O discurso duro, frontal e corrosivo de Sanders está a passar essencialmente em dois eleitorados importantes para a «grande tenda democrata»: os jovens até aos 30 anos, especialmente os que têm alguma diferenciação académica e se sentem injustiçados pelo sistema; e ainda pelo eleitorado «white blue collar», excluído da globalização, que perdeu nos últimos anos o seu emprego em «indústrias tradicionais» e não tem habilitações para poder reconverter-se à «nova economia», talhada para quem tem credenciais no mundo digital e não em indústrias pesadas.




A vitória de Bernie no Michigan (terreno que parecia ser favorável a Hillary) apanhou todos de surpresa.

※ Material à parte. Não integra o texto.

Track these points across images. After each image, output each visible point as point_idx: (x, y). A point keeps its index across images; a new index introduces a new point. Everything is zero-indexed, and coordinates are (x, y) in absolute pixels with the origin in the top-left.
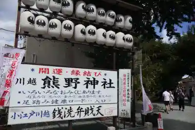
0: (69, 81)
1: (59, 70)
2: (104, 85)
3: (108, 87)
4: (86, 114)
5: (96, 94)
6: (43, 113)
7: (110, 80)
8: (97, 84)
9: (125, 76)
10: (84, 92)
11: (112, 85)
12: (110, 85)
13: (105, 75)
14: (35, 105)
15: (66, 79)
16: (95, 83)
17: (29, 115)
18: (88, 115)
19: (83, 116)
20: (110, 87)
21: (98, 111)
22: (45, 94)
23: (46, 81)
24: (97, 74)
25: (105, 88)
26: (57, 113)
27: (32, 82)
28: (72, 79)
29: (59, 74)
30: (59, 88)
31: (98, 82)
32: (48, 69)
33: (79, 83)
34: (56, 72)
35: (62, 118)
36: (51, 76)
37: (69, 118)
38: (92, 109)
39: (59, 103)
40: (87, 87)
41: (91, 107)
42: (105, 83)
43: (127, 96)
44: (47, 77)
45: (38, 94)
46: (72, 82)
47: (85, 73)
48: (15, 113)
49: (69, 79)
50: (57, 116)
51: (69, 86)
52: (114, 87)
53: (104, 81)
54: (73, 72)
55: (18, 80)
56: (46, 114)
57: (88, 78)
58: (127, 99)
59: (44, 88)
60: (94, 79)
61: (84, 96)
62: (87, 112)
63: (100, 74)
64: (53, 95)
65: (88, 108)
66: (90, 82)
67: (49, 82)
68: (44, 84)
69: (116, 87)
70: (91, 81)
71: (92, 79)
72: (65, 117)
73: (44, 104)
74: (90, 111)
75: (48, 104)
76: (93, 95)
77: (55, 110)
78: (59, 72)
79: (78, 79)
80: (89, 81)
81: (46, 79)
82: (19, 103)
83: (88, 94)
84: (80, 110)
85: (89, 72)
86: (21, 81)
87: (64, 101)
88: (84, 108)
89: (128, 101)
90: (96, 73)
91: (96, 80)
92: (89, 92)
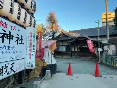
2: (17, 40)
3: (20, 43)
8: (12, 39)
9: (31, 33)
12: (22, 41)
16: (10, 37)
18: (2, 75)
21: (11, 68)
24: (13, 28)
25: (18, 44)
31: (13, 36)
38: (6, 67)
40: (3, 42)
41: (6, 65)
43: (32, 50)
58: (32, 53)
60: (10, 32)
63: (15, 28)
65: (3, 67)
66: (6, 36)
71: (8, 33)
74: (4, 70)
76: (8, 51)
80: (5, 34)
83: (3, 50)
85: (5, 23)
89: (33, 54)
90: (12, 26)
91: (11, 34)
92: (5, 47)
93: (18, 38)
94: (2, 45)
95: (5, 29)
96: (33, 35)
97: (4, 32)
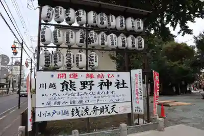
0: (84, 84)
1: (75, 74)
2: (118, 85)
3: (121, 88)
4: (101, 112)
5: (110, 94)
6: (63, 112)
7: (123, 81)
9: (136, 76)
10: (99, 93)
11: (125, 85)
12: (123, 86)
13: (118, 76)
14: (56, 105)
15: (81, 82)
16: (108, 84)
17: (51, 114)
18: (103, 113)
19: (98, 114)
21: (112, 109)
22: (64, 96)
23: (64, 85)
24: (110, 76)
25: (118, 88)
26: (75, 112)
27: (53, 86)
28: (87, 82)
29: (75, 78)
30: (75, 90)
31: (111, 83)
32: (65, 74)
33: (93, 85)
34: (72, 76)
35: (80, 116)
36: (68, 80)
37: (86, 116)
38: (107, 108)
39: (77, 103)
40: (101, 88)
41: (106, 106)
42: (118, 84)
43: (139, 94)
44: (65, 81)
45: (58, 96)
46: (87, 84)
47: (99, 76)
48: (41, 113)
49: (84, 82)
50: (75, 115)
51: (85, 88)
52: (127, 87)
53: (117, 82)
54: (87, 75)
55: (41, 85)
56: (66, 113)
58: (139, 97)
59: (63, 91)
60: (108, 80)
61: (99, 97)
62: (102, 111)
63: (112, 76)
64: (70, 96)
65: (103, 107)
67: (67, 86)
68: (63, 88)
69: (129, 86)
70: (105, 83)
71: (106, 81)
72: (82, 115)
73: (64, 104)
74: (105, 110)
75: (67, 104)
76: (107, 95)
77: (73, 109)
78: (75, 76)
79: (92, 81)
80: (103, 83)
81: (64, 83)
82: (43, 104)
83: (103, 94)
84: (95, 109)
85: (102, 75)
86: (43, 86)
87: (81, 102)
88: (99, 107)
93: (119, 83)
94: (101, 91)
95: (102, 79)
96: (138, 77)
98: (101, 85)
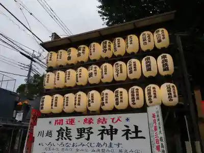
0: (81, 131)
1: (72, 119)
2: (126, 134)
5: (115, 147)
7: (136, 127)
8: (116, 134)
10: (99, 145)
11: (140, 134)
12: (137, 135)
13: (127, 120)
15: (78, 129)
16: (112, 132)
20: (137, 137)
22: (58, 147)
23: (60, 132)
24: (115, 121)
27: (49, 134)
28: (84, 129)
29: (72, 124)
30: (71, 140)
31: (116, 130)
32: (62, 120)
33: (92, 133)
34: (68, 122)
36: (64, 127)
40: (102, 138)
42: (127, 132)
44: (61, 128)
45: (53, 146)
46: (84, 132)
47: (99, 121)
49: (81, 129)
51: (81, 137)
52: (144, 138)
53: (126, 128)
54: (85, 120)
55: (39, 132)
57: (103, 127)
59: (58, 140)
60: (112, 127)
63: (119, 119)
64: (65, 147)
66: (106, 132)
67: (63, 133)
68: (58, 137)
69: (147, 136)
70: (107, 130)
71: (109, 128)
76: (110, 149)
78: (72, 122)
79: (91, 128)
81: (60, 130)
83: (104, 147)
85: (104, 119)
86: (41, 133)
90: (113, 119)
91: (114, 128)
92: (105, 145)
93: (128, 130)
94: (102, 142)
95: (103, 125)
96: (157, 118)
97: (103, 128)
98: (102, 133)
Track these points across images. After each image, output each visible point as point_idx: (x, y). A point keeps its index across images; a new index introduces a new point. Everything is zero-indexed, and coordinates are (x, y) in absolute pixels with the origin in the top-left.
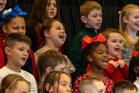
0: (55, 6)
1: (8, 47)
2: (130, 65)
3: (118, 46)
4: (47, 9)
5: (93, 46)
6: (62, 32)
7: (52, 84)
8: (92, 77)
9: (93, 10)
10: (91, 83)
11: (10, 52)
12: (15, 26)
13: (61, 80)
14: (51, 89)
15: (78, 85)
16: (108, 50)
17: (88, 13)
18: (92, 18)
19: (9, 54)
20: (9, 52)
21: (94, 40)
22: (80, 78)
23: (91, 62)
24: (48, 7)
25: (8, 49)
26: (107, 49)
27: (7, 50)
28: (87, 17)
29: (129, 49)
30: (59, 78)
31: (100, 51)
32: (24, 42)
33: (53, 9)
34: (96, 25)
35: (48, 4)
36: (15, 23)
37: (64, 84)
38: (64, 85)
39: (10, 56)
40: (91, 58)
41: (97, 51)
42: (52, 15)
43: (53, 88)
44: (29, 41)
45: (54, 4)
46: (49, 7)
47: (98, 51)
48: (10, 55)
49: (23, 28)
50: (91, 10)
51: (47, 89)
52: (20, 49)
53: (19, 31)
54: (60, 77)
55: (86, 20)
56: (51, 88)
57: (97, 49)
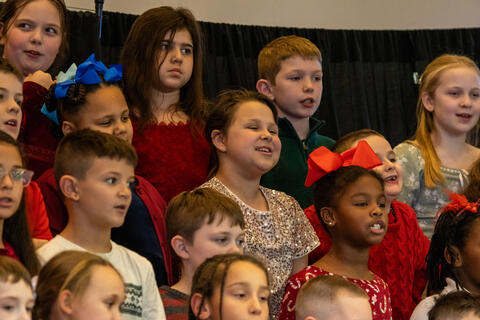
0: (187, 51)
1: (69, 174)
2: (434, 237)
3: (390, 169)
4: (160, 61)
5: (339, 181)
6: (263, 137)
7: (208, 294)
8: (331, 274)
9: (291, 59)
10: (332, 296)
11: (77, 189)
12: (102, 115)
13: (230, 281)
14: (205, 310)
15: (291, 306)
16: (383, 196)
17: (277, 69)
18: (288, 84)
19: (73, 196)
20: (74, 190)
21: (343, 159)
22: (296, 284)
23: (330, 226)
24: (163, 53)
25: (71, 180)
26: (381, 192)
27: (67, 184)
28: (273, 83)
29: (435, 193)
30: (225, 275)
31: (361, 199)
32: (117, 156)
33: (181, 62)
34: (299, 105)
35: (165, 43)
36: (101, 108)
37: (241, 292)
38: (242, 296)
39: (78, 201)
40: (331, 215)
41: (352, 197)
42: (176, 77)
43: (211, 305)
44: (131, 152)
45: (183, 45)
46: (167, 54)
47: (356, 195)
48: (77, 198)
49: (125, 119)
50: (284, 58)
51: (196, 311)
52: (106, 180)
53: (117, 129)
54: (229, 272)
55: (271, 89)
56: (207, 306)
57: (354, 190)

E foi a prova final das vulnerabilidades que a antiga Primeira Dama e senadora por Nova Iorque tem em segmentos em que terá que vencer claramente na eleição geral.

É certo que Hillary também já obteve vitórias esmagadoras (50 pontos de vantagem na Carolina do Sul, quase 70 por cento de avanço sobre Sanders no Mississipi…), mas também é verdade que o que está a garantir a Clinton o caminho para a nomeação é a fidelidade do voto negro, dos latinos e dos «aparelho» do Partido Democrata.

Chega para obter a nomeação contra o desalinhado Sanders. De acordo com as sondagens, também chegará para bater Trump na eleição geral.

Mas Hillary terá, nos próximos meses, que conseguir descolar da imagem de uma candidata «do sistema», demasiado comprometida com o «business as usual» de Washington.

Em tempos em que o populismo rende tanto eleitoralmente, não será de excluir que Donald Trump consiga apanhar parte dos votos anti-sistema que Sanders está a obter.

Nunca foi tão difícil antecipar os resultados finais de uma eleição presidencial na América.